PROBLEM TO WORK ON —
Word for word, reproduce the records, keeping none of the pictures.

SOURCE MATERIAL —
• • •

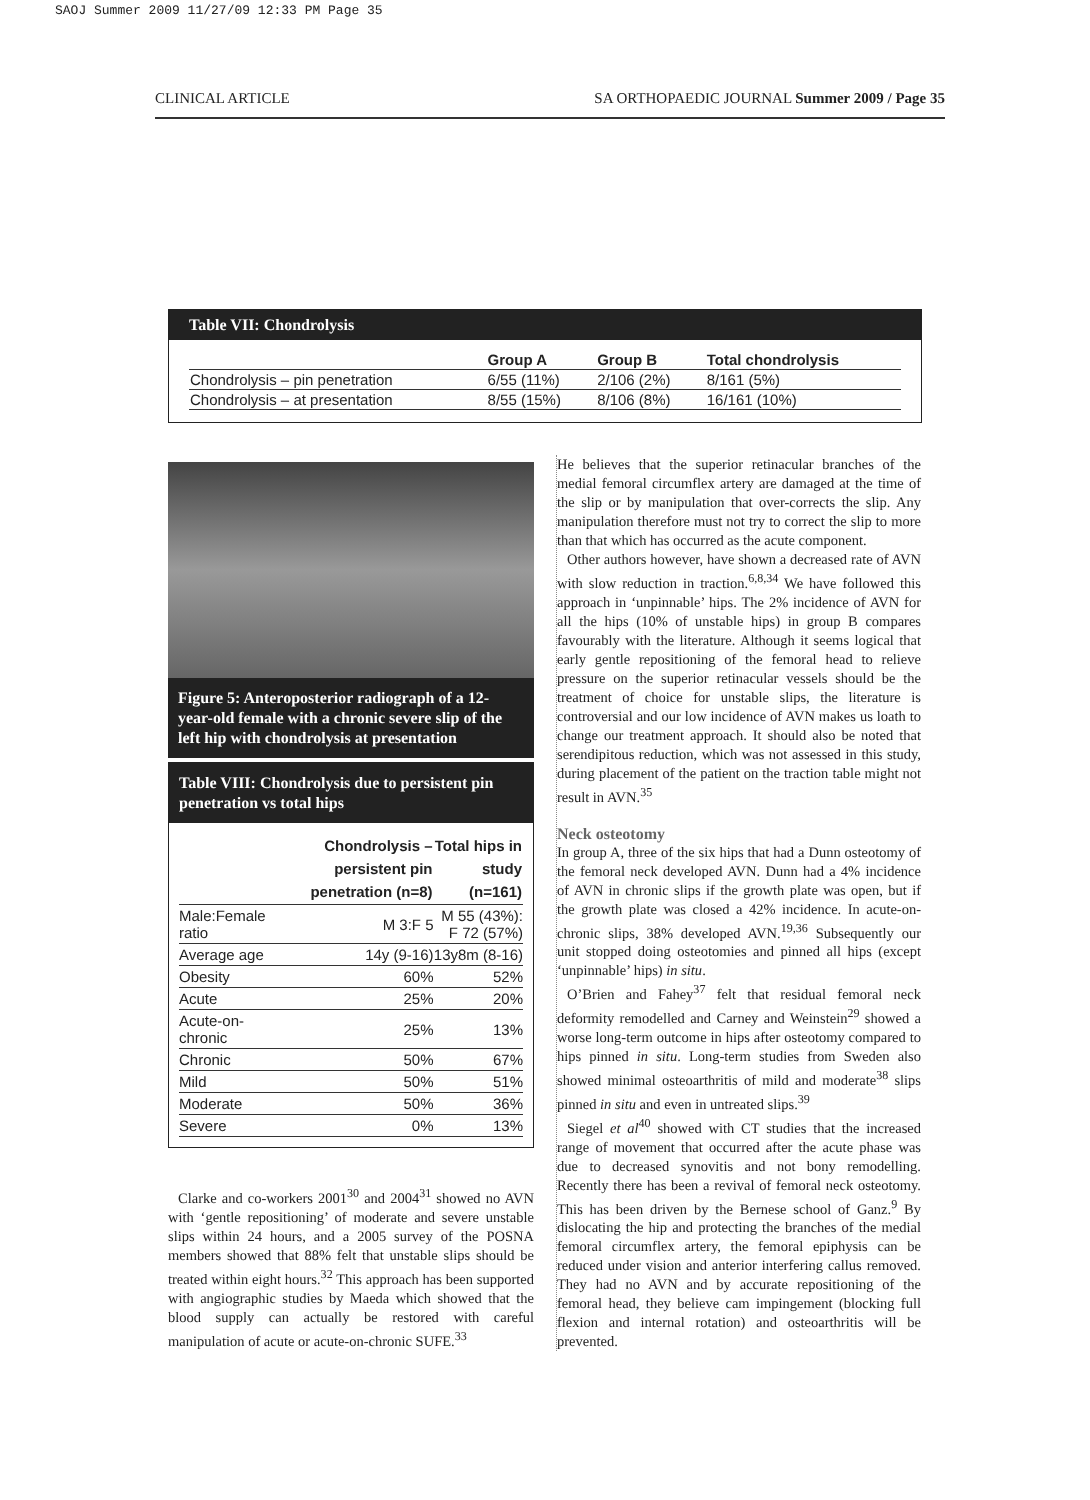SAOJ Summer 2009 11/27/09 12:33 PM Page 35
CLINICAL ARTICLE SA ORTHOPAEDIC JOURNAL Summer 2009 / Page 35
Table VII: Chondrolysis
| | Group A | Group B | Total chondrolysis |
| --- | --- | --- | --- |
| Chondrolysis – pin penetration | 6/55 (11%) | 2/106 (2%) | 8/161 (5%) |
| Chondrolysis – at presentation | 8/55 (15%) | 8/106 (8%) | 16/161 (10%) |
Figure 5: Anteroposterior radiograph of a 12-year-old female with a chronic severe slip of the left hip with chondrolysis at presentation
Table VIII: Chondrolysis due to persistent pin penetration vs total hips
| | Chondrolysis – persistent pin penetration (n=8) | Total hips in study (n=161) |
| --- | --- | --- |
| Male:Female ratio | M 3:F 5 | M 55 (43%): F 72 (57%) |
| Average age | 14y (9-16) | 13y8m (8-16) |
| Obesity | 60% | 52% |
| Acute | 25% | 20% |
| Acute-on-chronic | 25% | 13% |
| Chronic | 50% | 67% |
| Mild | 50% | 51% |
| Moderate | 50% | 36% |
| Severe | 0% | 13% |
Clarke and co-workers 2001<sup>30</sup> and 2004<sup>31</sup> showed no AVN with ‘gentle repositioning’ of moderate and severe unstable slips within 24 hours, and a 2005 survey of the POSNA members showed that 88% felt that unstable slips should be treated within eight hours.<sup>32</sup> This approach has been supported with angiographic studies by Maeda which showed that the blood supply can actually be restored with careful manipulation of acute or acute-on-chronic SUFE.<sup>33</sup>
He believes that the superior retinacular branches of the medial femoral circumflex artery are damaged at the time of the slip or by manipulation that over-corrects the slip. Any manipulation therefore must not try to correct the slip to more than that which has occurred as the acute component.
Other authors however, have shown a decreased rate of AVN with slow reduction in traction.<sup>6,8,34</sup> We have followed this approach in ‘unpinnable’ hips. The 2% incidence of AVN for all the hips (10% of unstable hips) in group B compares favourably with the literature. Although it seems logical that early gentle repositioning of the femoral head to relieve pressure on the superior retinacular vessels should be the treatment of choice for unstable slips, the literature is controversial and our low incidence of AVN makes us loath to change our treatment approach. It should also be noted that serendipitous reduction, which was not assessed in this study, during placement of the patient on the traction table might not result in AVN.<sup>35</sup>
Neck osteotomy
In group A, three of the six hips that had a Dunn osteotomy of the femoral neck developed AVN. Dunn had a 4% incidence of AVN in chronic slips if the growth plate was open, but if the growth plate was closed a 42% incidence. In acute-on-chronic slips, 38% developed AVN.<sup>19,36</sup> Subsequently our unit stopped doing osteotomies and pinned all hips (except ‘unpinnable’ hips) in situ.
O’Brien and Fahey<sup>37</sup> felt that residual femoral neck deformity remodelled and Carney and Weinstein<sup>29</sup> showed a worse long-term outcome in hips after osteotomy compared to hips pinned in situ. Long-term studies from Sweden also showed minimal osteoarthritis of mild and moderate<sup>38</sup> slips pinned in situ and even in untreated slips.<sup>39</sup>
Siegel et al<sup>40</sup> showed with CT studies that the increased range of movement that occurred after the acute phase was due to decreased synovitis and not bony remodelling. Recently there has been a revival of femoral neck osteotomy. This has been driven by the Bernese school of Ganz.<sup>9</sup> By dislocating the hip and protecting the branches of the medial femoral circumflex artery, the femoral epiphysis can be reduced under vision and anterior interfering callus removed. They had no AVN and by accurate repositioning of the femoral head, they believe cam impingement (blocking full flexion and internal rotation) and osteoarthritis will be prevented.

• • •

RESULT FOR THIS EXERCISE —
SAOJ Summer 2009 11/27/09 12:33 PM Page 35
CLINICAL ARTICLE SA ORTHOPAEDIC JOURNAL Summer 2009 / Page 35
Table VII: Chondrolysis
| | Group A | Group B | Total chondrolysis |
| --- | --- | --- | --- |
| Chondrolysis – pin penetration | 6/55 (11%) | 2/106 (2%) | 8/161 (5%) |
| Chondrolysis – at presentation | 8/55 (15%) | 8/106 (8%) | 16/161 (10%) |
Figure 5: Anteroposterior radiograph of a 12-year-old female with a chronic severe slip of the left hip with chondrolysis at presentation
Table VIII: Chondrolysis due to persistent pin penetration vs total hips
| | Chondrolysis – persistent pin penetration (n=8) | Total hips in study (n=161) |
| --- | --- | --- |
| Male:Female ratio | M 3:F 5 | M 55 (43%): F 72 (57%) |
| Average age | 14y (9-16) | 13y8m (8-16) |
| Obesity | 60% | 52% |
| Acute | 25% | 20% |
| Acute-on-chronic | 25% | 13% |
| Chronic | 50% | 67% |
| Mild | 50% | 51% |
| Moderate | 50% | 36% |
| Severe | 0% | 13% |
Clarke and co-workers 2001<sup>30</sup> and 2004<sup>31</sup> showed no AVN with ‘gentle repositioning’ of moderate and severe unstable slips within 24 hours, and a 2005 survey of the POSNA members showed that 88% felt that unstable slips should be treated within eight hours.<sup>32</sup> This approach has been supported with angiographic studies by Maeda which showed that the blood supply can actually be restored with careful manipulation of acute or acute-on-chronic SUFE.<sup>33</sup>
He believes that the superior retinacular branches of the medial femoral circumflex artery are damaged at the time of the slip or by manipulation that over-corrects the slip. Any manipulation therefore must not try to correct the slip to more than that which has occurred as the acute component.
Other authors however, have shown a decreased rate of AVN with slow reduction in traction.<sup>6,8,34</sup> We have followed this approach in ‘unpinnable’ hips. The 2% incidence of AVN for all the hips (10% of unstable hips) in group B compares favourably with the literature. Although it seems logical that early gentle repositioning of the femoral head to relieve pressure on the superior retinacular vessels should be the treatment of choice for unstable slips, the literature is controversial and our low incidence of AVN makes us loath to change our treatment approach. It should also be noted that serendipitous reduction, which was not assessed in this study, during placement of the patient on the traction table might not result in AVN.<sup>35</sup>
Neck osteotomy
In group A, three of the six hips that had a Dunn osteotomy of the femoral neck developed AVN. Dunn had a 4% incidence of AVN in chronic slips if the growth plate was open, but if the growth plate was closed a 42% incidence. In acute-on-chronic slips, 38% developed AVN.<sup>19,36</sup> Subsequently our unit stopped doing osteotomies and pinned all hips (except ‘unpinnable’ hips) in situ.
O’Brien and Fahey<sup>37</sup> felt that residual femoral neck deformity remodelled and Carney and Weinstein<sup>29</sup> showed a worse long-term outcome in hips after osteotomy compared to hips pinned in situ. Long-term studies from Sweden also showed minimal osteoarthritis of mild and moderate<sup>38</sup> slips pinned in situ and even in untreated slips.<sup>39</sup>
Siegel et al<sup>40</sup> showed with CT studies that the increased range of movement that occurred after the acute phase was due to decreased synovitis and not bony remodelling. Recently there has been a revival of femoral neck osteotomy. This has been driven by the Bernese school of Ganz.<sup>9</sup> By dislocating the hip and protecting the branches of the medial femoral circumflex artery, the femoral epiphysis can be reduced under vision and anterior interfering callus removed. They had no AVN and by accurate repositioning of the femoral head, they believe cam impingement (blocking full flexion and internal rotation) and osteoarthritis will be prevented.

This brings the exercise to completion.